Finally, we chain the encoder
with one more dense layer computing the logit of mutagenic probability:
model = vec ∘ Dense(10, 1) ∘ encoder
vec ∘ Dense(10 => 1) ∘ ProductModel ↦ Dense(50 => 10)
We can train the model in the standard Flux.jl
way.
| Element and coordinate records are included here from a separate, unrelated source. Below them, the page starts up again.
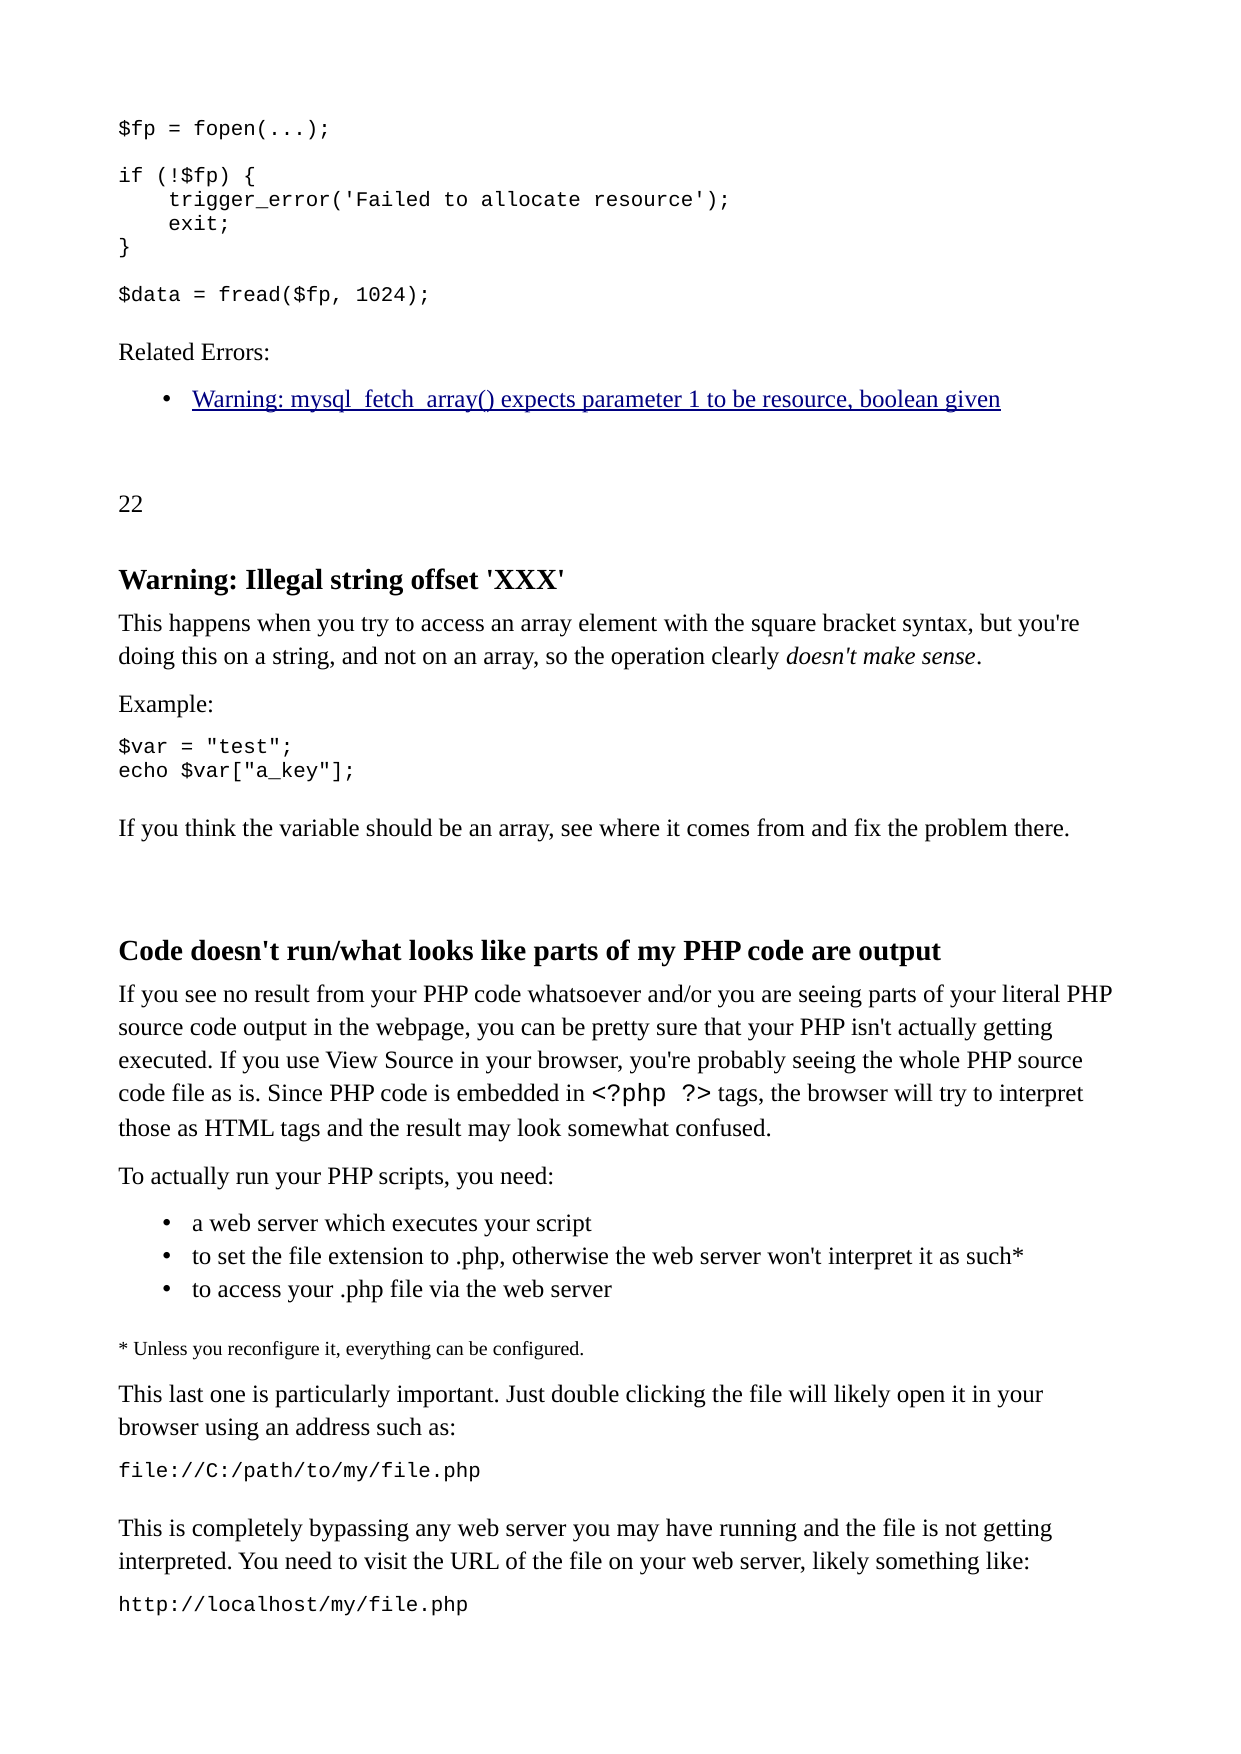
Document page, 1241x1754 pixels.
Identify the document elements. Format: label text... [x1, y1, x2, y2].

text exit; [118, 213, 1122, 236]
text echo $var["a_key"]; [118, 760, 1122, 784]
text Example: [118, 689, 1122, 718]
list Warning: mysql_fetch_array() expects parameter 1 to be resource, boolean given [162, 384, 1122, 413]
text If you think the variable should be an array, see where it comes from and fix the problem there. [118, 813, 1122, 842]
list a web server which executes your script [162, 1208, 1122, 1237]
text This happens when you try to access an array element with the square bracket syntax, but you're doing this on a string, and not on an array, so the operation clearly doesn't make sense. [118, 608, 1122, 670]
text 22 [118, 489, 1122, 518]
text To actually run your PHP scripts, you need: [118, 1161, 1122, 1189]
text $var = "test"; [118, 737, 1122, 760]
text file://C:/path/to/my/file.php [118, 1460, 1122, 1484]
text $fp = fopen(...); [118, 118, 1122, 142]
text This is completely bypassing any web server you may have running and the file is not getting interpreted. You need to visit the URL of the file on your web server, likely something like: [118, 1513, 1122, 1575]
text $data = fread($fp, 1024); [118, 284, 1122, 307]
text If you see no result from your PHP code whatsoever and/or you are seeing parts of your literal PHP source code output in the webpage, you can be pretty sure that your PHP isn't actually getting executed. If you use View Source in your browser, you're probably seeing the whole PHP source code file as is. Since PHP code is embedded in <?php ?> tags, the browser will try to interpret those as HTML tags and the result may look somewhat confused. [118, 979, 1122, 1142]
text * Unless you reconfigure it, everything can be configured. [118, 1322, 1122, 1359]
subtitle Warning: Illegal string offset 'XXX' [118, 562, 1122, 596]
text http://localhost/my/file.php [118, 1594, 1122, 1617]
list to access your .php file via the web server [162, 1274, 1122, 1303]
text trigger_error('Failed to allocate resource'); [118, 189, 1122, 213]
subtitle Code doesn't run/what looks like parts of my PHP code are output [118, 933, 1122, 967]
text Related Errors: [118, 337, 1122, 366]
text This last one is particularly important. Just double clicking the file will likely open it in your browser using an address such as: [118, 1379, 1122, 1441]
text } [118, 236, 1122, 260]
text if (!$fp) { [118, 165, 1122, 189]
list to set the file extension to .php, otherwise the web server won't interpret it as such* [162, 1241, 1122, 1270]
We define the loss function, optimizer, and minibatch iterator:
pred(m, x) = σ.(m(x))
loss(m, x, y) = Flux.Losses.logitbinarycrossentropy(m(x), y);
opt_state = Flux.setup(Flux.Optimise.Descent(), model);
minibatch_iterator = Flux.DataLoader((x_train, y_train), batchsize=32, shuffle=true);
We train for 10 epochs, and after each epoch we report the training accuracy:
accuracy(p, y) = mean((p .> 0.5) .== y)
for i in 1:10
Flux.train!(loss, model, minibatch_iterator, opt_state)
@info "Epoch $i" accuracy=accuracy(pred(model, x_train), y_train)
end
┌ Info: Epoch 1
└ accuracy = 0.61
┌ Info: Epoch 2
└ accuracy = 0.63
┌ Info: Epoch 3
└ accuracy = 0.64
┌ Info: Epoch 4
└ accuracy = 0.74
┌ Info: Epoch 5
└ accuracy = 0.61
┌ Info: Epoch 6
└ accuracy = 0.82
┌ Info: Epoch 7
└ accuracy = 0.82
┌ Info: Epoch 8
└ accuracy = 0.84
┌ Info: Epoch 9
└ accuracy = 0.82
┌ Info: Epoch 10
└ accuracy = 0.82
We can compute the accuracy on the testing set now:
accuracy(pred(model, x_test), y_test)
0.8636363636363636